On 3/12/2012 2:28 AM, Michael Maymann wrote:
> Hi,
> 
> Stan: My question is not how I setup the solution, but how I *BEST* (best
> practice) setup the loadshared/failover postfix solution I described
> earlier.

I dunno if there is a BCP covering smtp submission/relay server load
balancing/fail over.  I'd make an educated guess that just about
everyone with more than one submission/relay server is using round robin
DNS.

> If there isn't a nice howto already, I guess I can figure this out myself -

There are many.  You can Google faster than I can point you to lmgtfy.
I'd have thought you'd have already done so...

> bonding is easy, if this is the prefered solution for a postfix install

What kind of bonding are you referring to here?

> like mine - but if it is: how do you cope with the question I asked earlier:

"Like yours"?  You have two outbound submission/relay servers, correct?
 Nothing unique here.

> - How do I solve client<->server communication, when requests will not get
> answered from same IP - or can it be - and if so: how do I do this, is

You're over thinking this.

> there a how-to on setting this up on RHEL6 ?

My point was that you've already paid for support.  Simply call and ask
RHEL support the question you're asking here.  Surely they'd point you
in the right direction.

> Would just like to hear the lists opinion before going in any specific
> direction, and figuring out that was the wrong one...:) !

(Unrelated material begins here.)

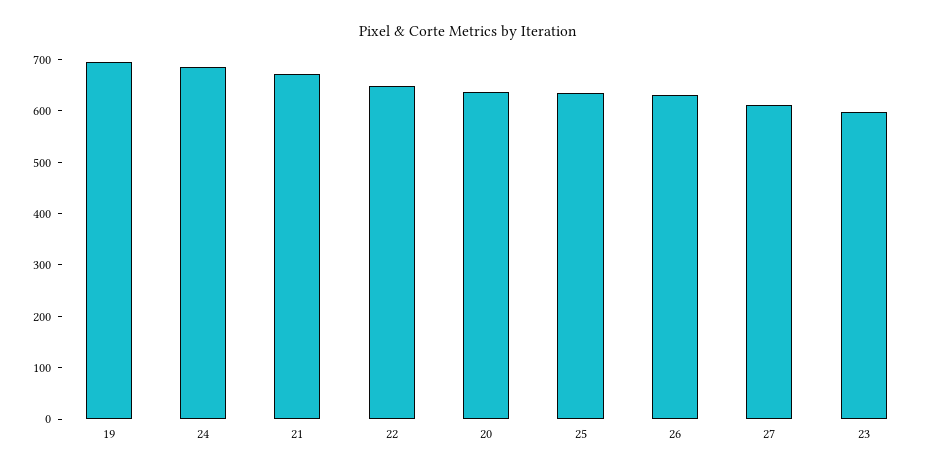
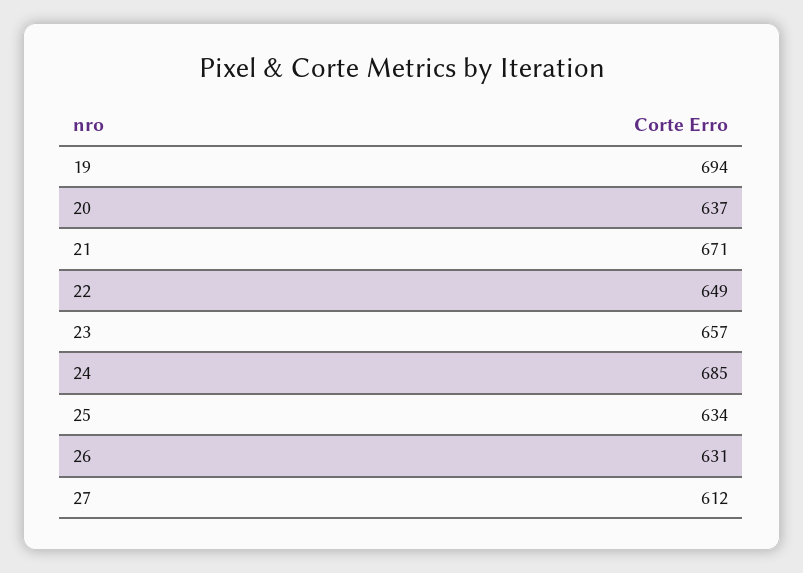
23: 600 -> 657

This question doesn't come up very often.  When it does the OP is
working at scale (think dozens of relays) and he's after parallel
performance optimization, not simple fail over redundancy.  The
extremely low frequency of this question should tell you something about
the solution people are using, and the level of difficulty required to
implement it.  I.e. this requirement is mundane, has been around
forever, as has the solution, which is round robin DNS.